MALANG (SurabayaPost.id) – Petugas Lapas Kelas I Malang menggagalkan upaya penyelundupan obat-obatan saat layanan kunjungan, Selasa (2/6/2026) sekitar pukul 10.00 WIB. Obat jenis suplemen dan multivitamin itu disembunyikan di dalam pembalut yang dipakai seorang pengunjung wanita berinisial N. Pelaku diketahui merupakan orang tua dari warga binaan.
Penggagalan dilakukan petugas pemeriksaan badan, Rahajeng Nastiti, saat prosedur penggeledahan sesuai SOP. “Dalam proses pemeriksaan, petugas menemukan sejumlah obat-obatan yang disembunyikan di dalam pakaian dalam pengunjung,” demikian keterangan resmi Lapas Malang.
Usai temuan, petugas kunjungan langsung melapor ke koordinator layanan kunjungan. Penanganan diteruskan ke jajaran Administrasi Keamanan dan Tata Tertib. Petugas Kamtib kemudian mendata pengunjung dan membuat surat pernyataan bermaterai sebagai bentuk pertanggungjawaban. Barang bukti diamankan untuk pemeriksaan lebih lanjut.
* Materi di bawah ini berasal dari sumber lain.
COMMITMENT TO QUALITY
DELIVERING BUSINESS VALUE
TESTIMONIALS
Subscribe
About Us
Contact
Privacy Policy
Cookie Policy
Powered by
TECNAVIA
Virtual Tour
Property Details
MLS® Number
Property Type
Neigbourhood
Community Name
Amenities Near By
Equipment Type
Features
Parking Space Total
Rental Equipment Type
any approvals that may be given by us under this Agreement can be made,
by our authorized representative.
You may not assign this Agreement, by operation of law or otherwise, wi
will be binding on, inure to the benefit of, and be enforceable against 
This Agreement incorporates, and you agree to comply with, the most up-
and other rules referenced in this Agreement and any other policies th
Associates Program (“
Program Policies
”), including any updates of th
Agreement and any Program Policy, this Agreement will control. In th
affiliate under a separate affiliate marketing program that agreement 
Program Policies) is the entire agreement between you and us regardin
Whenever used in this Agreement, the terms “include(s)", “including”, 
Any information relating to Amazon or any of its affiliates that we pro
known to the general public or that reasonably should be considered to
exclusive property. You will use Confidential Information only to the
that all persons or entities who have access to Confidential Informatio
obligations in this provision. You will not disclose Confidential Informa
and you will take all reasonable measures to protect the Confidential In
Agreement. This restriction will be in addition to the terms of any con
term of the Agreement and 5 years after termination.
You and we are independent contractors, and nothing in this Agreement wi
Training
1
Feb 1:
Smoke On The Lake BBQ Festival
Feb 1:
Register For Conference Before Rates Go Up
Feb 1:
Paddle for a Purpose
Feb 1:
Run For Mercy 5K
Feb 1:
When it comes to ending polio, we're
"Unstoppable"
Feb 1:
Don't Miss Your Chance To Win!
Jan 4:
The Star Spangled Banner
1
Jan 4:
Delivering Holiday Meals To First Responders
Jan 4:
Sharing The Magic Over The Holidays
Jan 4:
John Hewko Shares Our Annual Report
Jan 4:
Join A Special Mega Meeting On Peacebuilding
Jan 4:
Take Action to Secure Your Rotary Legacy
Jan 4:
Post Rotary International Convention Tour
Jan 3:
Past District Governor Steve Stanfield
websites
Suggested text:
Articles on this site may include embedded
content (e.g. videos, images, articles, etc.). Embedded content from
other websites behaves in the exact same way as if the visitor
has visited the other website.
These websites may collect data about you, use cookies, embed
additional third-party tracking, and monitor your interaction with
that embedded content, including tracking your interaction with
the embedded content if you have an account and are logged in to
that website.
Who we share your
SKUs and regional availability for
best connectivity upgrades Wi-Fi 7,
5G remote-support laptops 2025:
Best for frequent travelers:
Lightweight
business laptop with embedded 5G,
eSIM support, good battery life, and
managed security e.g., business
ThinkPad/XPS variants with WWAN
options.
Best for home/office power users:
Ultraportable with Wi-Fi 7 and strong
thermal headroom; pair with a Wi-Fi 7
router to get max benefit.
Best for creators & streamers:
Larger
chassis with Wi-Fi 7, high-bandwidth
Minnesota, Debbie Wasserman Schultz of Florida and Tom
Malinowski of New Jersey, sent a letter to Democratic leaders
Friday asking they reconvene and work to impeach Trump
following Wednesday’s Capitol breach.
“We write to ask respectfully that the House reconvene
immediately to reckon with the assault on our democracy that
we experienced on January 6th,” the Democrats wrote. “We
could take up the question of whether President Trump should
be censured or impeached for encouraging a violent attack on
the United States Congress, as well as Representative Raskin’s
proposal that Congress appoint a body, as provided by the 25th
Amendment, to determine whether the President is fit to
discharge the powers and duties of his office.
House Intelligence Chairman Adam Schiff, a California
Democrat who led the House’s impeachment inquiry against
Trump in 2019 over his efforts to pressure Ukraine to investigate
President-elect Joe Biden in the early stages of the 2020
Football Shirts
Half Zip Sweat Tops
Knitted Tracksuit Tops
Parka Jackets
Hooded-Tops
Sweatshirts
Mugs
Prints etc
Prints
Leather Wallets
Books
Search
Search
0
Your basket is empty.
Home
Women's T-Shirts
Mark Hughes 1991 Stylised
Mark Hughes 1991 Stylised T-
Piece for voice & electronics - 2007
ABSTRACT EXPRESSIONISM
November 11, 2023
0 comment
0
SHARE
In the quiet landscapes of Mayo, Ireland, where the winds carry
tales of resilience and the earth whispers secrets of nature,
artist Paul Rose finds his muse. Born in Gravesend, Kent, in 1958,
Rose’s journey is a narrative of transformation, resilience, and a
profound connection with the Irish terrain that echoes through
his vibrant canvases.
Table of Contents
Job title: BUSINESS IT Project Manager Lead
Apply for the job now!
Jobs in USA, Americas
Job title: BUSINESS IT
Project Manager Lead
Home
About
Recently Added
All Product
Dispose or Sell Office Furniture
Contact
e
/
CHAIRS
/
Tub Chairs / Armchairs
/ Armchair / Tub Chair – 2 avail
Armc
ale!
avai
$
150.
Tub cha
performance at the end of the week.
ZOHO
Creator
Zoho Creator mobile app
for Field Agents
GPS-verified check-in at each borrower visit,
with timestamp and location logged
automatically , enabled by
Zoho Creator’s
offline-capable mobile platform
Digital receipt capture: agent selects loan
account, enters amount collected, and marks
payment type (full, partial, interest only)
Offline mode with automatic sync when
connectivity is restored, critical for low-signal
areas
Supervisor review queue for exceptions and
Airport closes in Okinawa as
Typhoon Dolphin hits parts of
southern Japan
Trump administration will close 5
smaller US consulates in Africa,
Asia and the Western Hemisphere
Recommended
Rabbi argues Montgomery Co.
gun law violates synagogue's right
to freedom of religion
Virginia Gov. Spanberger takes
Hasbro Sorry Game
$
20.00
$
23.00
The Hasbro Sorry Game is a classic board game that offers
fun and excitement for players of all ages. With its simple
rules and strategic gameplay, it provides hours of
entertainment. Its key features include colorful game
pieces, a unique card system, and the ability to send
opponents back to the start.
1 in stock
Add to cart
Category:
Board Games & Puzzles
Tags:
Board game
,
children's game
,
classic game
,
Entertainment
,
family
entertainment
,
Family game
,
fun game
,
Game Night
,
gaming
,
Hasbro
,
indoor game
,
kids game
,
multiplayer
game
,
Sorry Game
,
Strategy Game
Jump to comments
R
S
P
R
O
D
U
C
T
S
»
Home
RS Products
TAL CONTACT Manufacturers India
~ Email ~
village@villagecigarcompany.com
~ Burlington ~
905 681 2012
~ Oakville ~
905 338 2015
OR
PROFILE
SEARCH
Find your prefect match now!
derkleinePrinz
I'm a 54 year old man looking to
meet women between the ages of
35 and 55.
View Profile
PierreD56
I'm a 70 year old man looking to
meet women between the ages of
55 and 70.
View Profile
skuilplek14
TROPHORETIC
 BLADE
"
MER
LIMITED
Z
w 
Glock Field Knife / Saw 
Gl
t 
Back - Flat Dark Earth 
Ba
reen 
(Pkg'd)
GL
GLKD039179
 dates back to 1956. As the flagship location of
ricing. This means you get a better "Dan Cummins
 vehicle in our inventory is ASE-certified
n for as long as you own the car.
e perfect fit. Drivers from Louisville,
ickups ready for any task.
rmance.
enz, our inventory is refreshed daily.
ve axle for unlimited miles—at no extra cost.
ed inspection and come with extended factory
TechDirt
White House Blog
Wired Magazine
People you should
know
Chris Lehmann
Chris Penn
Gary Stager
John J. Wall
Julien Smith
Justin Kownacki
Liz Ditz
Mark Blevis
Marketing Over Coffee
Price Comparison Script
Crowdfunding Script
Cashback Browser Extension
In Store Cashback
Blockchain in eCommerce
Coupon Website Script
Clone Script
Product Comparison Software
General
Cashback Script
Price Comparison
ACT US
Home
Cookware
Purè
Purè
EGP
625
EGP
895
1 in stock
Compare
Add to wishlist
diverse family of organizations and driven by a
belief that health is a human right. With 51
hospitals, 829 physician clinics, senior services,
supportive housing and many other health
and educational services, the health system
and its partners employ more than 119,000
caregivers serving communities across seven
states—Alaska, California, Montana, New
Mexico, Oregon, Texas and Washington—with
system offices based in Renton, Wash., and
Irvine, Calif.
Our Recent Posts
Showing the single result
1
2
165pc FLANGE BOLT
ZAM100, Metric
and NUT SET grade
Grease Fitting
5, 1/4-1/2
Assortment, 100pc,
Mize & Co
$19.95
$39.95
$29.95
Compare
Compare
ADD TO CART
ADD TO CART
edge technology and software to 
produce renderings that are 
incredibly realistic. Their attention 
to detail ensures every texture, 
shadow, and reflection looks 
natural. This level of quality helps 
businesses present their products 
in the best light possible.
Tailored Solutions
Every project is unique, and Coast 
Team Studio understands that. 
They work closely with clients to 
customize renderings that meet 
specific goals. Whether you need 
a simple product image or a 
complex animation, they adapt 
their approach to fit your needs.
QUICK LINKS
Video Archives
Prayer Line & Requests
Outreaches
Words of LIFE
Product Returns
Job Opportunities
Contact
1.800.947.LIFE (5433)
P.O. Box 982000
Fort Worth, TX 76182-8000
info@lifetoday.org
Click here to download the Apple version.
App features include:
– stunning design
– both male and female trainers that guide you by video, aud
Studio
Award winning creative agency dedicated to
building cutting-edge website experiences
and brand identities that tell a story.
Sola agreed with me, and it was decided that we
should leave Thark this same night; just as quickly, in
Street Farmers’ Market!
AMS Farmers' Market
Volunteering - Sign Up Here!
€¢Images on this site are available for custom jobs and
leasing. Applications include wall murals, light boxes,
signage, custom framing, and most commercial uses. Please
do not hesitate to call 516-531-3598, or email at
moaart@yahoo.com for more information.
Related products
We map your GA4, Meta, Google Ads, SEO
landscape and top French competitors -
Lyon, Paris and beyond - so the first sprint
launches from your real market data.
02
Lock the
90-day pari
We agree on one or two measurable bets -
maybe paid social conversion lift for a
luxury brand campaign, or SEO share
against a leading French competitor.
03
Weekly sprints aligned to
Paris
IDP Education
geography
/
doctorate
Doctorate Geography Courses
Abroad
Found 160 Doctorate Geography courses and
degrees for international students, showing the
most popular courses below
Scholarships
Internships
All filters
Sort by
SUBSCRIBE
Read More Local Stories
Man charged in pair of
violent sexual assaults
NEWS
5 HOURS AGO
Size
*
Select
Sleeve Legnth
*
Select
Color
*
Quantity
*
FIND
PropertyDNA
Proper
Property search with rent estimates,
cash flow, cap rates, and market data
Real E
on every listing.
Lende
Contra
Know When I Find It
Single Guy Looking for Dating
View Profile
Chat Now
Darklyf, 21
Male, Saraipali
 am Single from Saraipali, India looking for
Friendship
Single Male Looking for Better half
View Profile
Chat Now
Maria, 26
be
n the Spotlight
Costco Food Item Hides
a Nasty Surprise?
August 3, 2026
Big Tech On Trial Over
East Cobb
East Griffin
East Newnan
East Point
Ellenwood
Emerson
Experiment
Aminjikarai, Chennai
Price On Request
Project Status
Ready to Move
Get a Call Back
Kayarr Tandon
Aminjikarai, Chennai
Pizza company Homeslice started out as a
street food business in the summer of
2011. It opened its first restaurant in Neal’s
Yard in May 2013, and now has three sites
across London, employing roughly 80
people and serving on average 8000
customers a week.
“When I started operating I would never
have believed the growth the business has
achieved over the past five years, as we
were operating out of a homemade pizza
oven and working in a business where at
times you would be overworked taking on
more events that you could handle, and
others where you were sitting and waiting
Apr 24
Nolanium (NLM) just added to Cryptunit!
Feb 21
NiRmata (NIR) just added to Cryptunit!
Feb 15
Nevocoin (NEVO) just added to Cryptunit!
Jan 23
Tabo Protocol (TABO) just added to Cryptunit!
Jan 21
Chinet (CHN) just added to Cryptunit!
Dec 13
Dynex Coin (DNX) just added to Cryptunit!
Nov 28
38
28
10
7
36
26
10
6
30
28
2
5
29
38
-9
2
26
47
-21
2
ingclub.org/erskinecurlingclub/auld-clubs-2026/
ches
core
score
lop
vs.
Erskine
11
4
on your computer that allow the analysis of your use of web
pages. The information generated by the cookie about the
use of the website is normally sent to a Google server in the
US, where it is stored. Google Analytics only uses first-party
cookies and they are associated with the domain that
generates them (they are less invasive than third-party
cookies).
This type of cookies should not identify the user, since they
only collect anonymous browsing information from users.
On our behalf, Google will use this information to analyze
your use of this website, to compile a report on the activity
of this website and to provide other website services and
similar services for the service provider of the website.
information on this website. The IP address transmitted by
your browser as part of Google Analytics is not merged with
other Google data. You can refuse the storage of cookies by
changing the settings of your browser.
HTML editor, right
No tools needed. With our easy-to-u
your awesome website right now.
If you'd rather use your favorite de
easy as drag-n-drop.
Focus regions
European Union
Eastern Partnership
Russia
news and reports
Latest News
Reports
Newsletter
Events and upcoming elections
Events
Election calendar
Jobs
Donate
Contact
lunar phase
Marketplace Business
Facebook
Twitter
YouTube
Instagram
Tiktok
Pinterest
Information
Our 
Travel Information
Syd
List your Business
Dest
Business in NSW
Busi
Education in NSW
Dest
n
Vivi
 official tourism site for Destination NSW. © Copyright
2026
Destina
Lapas Malang juga langsung memeriksa warga binaan yang diduga terkait dengan barang temuan tersebut.

Kalapas Kelas I Malang, Christo Victor Nixon Toar, menegaskan keberhasilan ini bukti kesigapan petugas. “Kami tidak akan memberikan ruang terhadap segala bentuk upaya penyelundupan barang terlarang ke dalam lapas. Kami akan tindak tegas dan tanpa kompromi,” ujarnya.
Sebagai sanksi, pengunjung tersebut dilarang berkunjung selama 3 bulan. Warga binaan yang bersangkutan juga menjalani pemeriksaan lanjutan.
Christo mengapresiasi petugas yang bekerja sesuai SOP sehingga potensi gangguan keamanan bisa dicegah dini. Ke depan, penguatan pengawasan dan evaluasi layanan kunjungan akan terus dilakukan.
“Kami tegaskan kepada masyarakat, jangan coba-coba memasukkan barang terlarang atau melanggar aturan. Bantu kami memberikan pelayanan terbaik,” tegas Kalapas. (lil).